# [MATERIAL SHOWN]
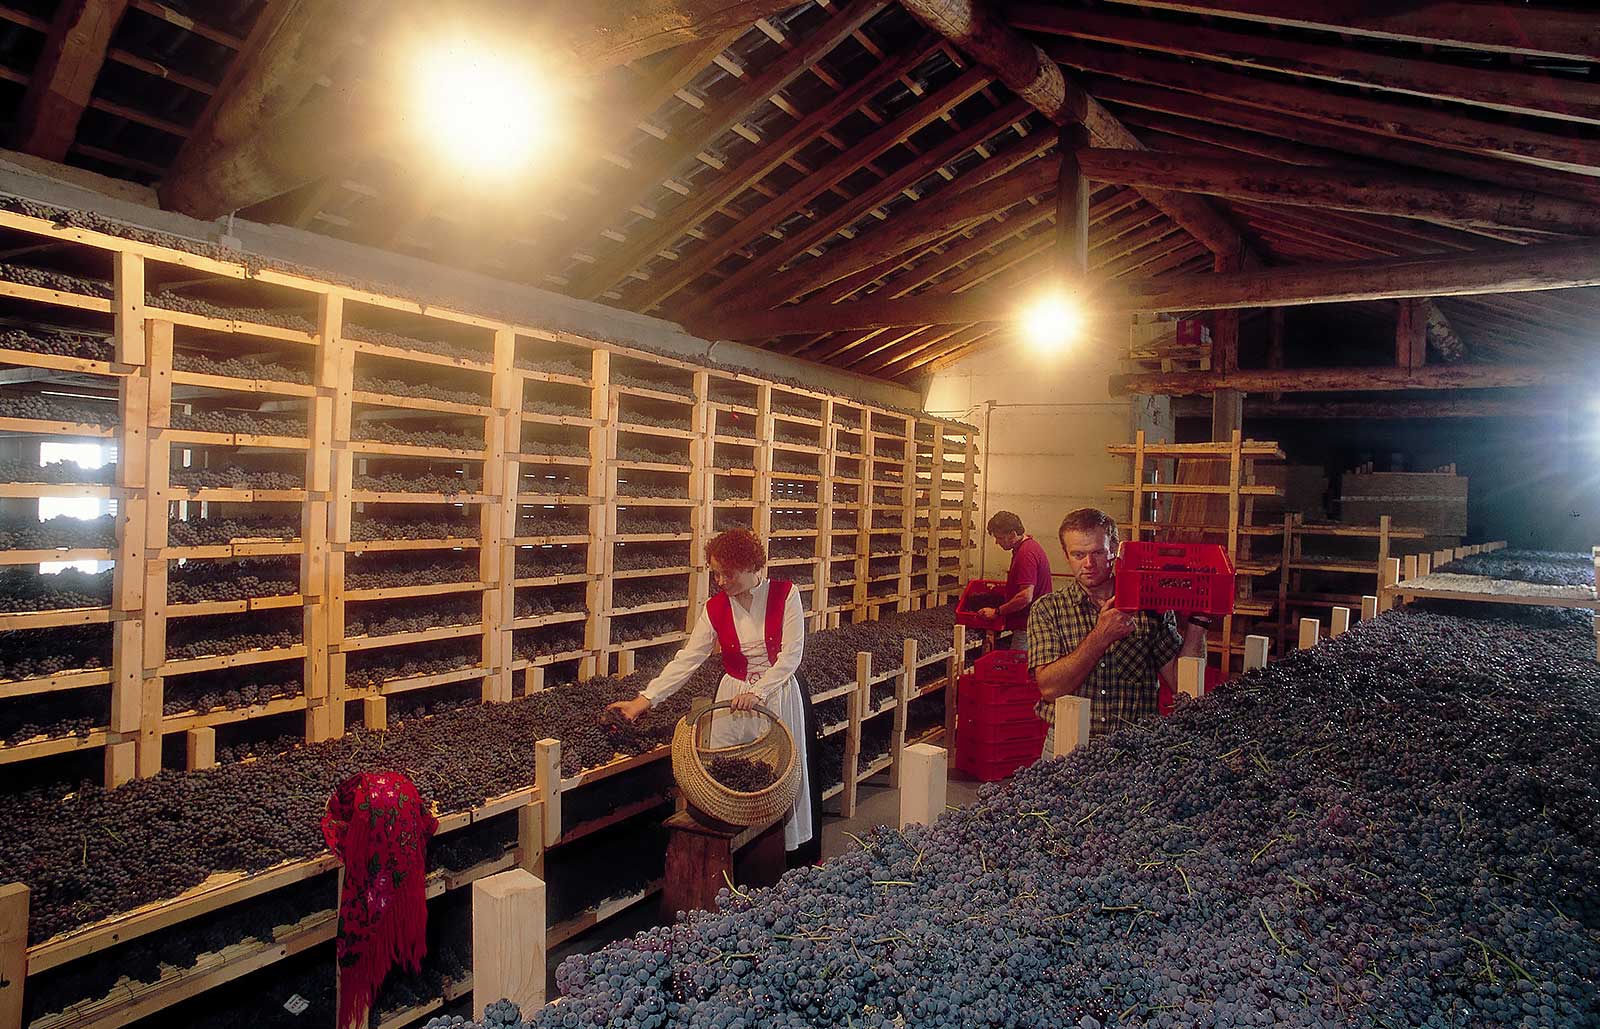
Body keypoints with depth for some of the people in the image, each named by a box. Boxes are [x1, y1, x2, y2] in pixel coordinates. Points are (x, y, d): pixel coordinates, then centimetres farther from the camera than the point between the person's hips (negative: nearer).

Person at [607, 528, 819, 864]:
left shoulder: (785, 594, -9)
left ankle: (794, 852, 25)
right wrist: (644, 700, -13)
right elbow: (687, 659, -5)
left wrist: (757, 692, -20)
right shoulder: (715, 609, -2)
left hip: (780, 695, -2)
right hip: (733, 700, 2)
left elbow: (791, 655, -11)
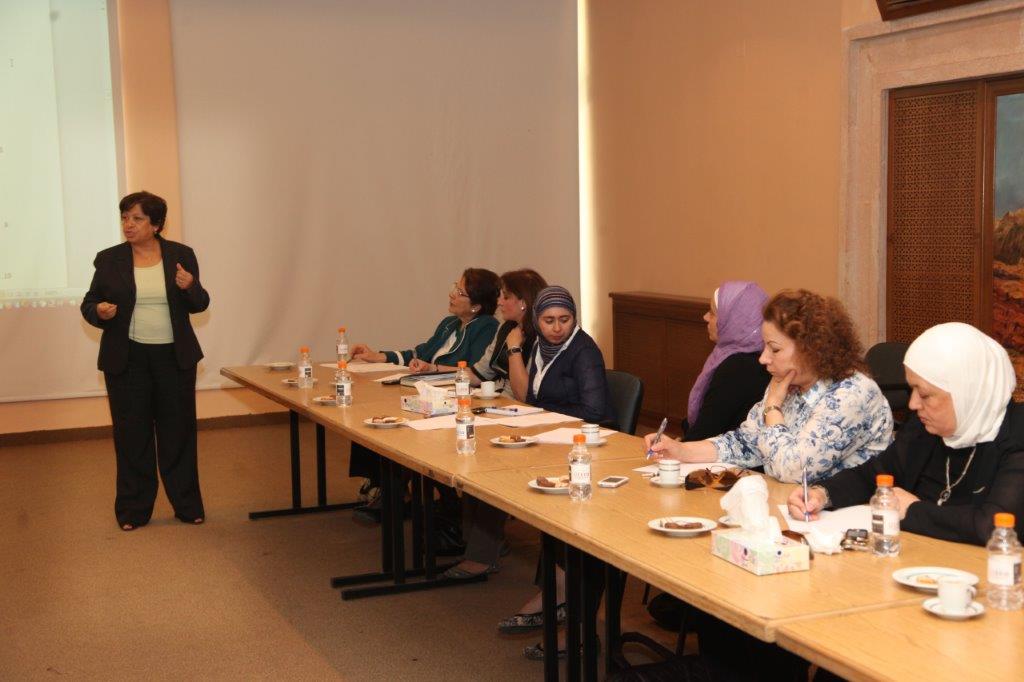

# [TASK PROMPT]
Keep the pictures out of the copy and return the rest of the data above exactly.

# [ANSWER TO THIS EXERCISE]
Body keypoints with depth for some of the people in the image, each named by a box. Boxes are [x1, y1, x2, y2] in pixel coordinates. Points are (x, y, d): pixel coordinates, then centimetres farther from the camera than the point between the person's hips (negative: nearer).

Person at [607, 528, 819, 864]:
left shoulder: (785, 594, -9)
left ankle: (794, 852, 25)
right wrist: (644, 700, -13)
right elbow: (687, 659, -5)
left wrist: (757, 692, -20)
right shoulder: (715, 609, -2)
left hip: (780, 695, -2)
right hip: (733, 700, 2)
left elbow: (791, 655, -11)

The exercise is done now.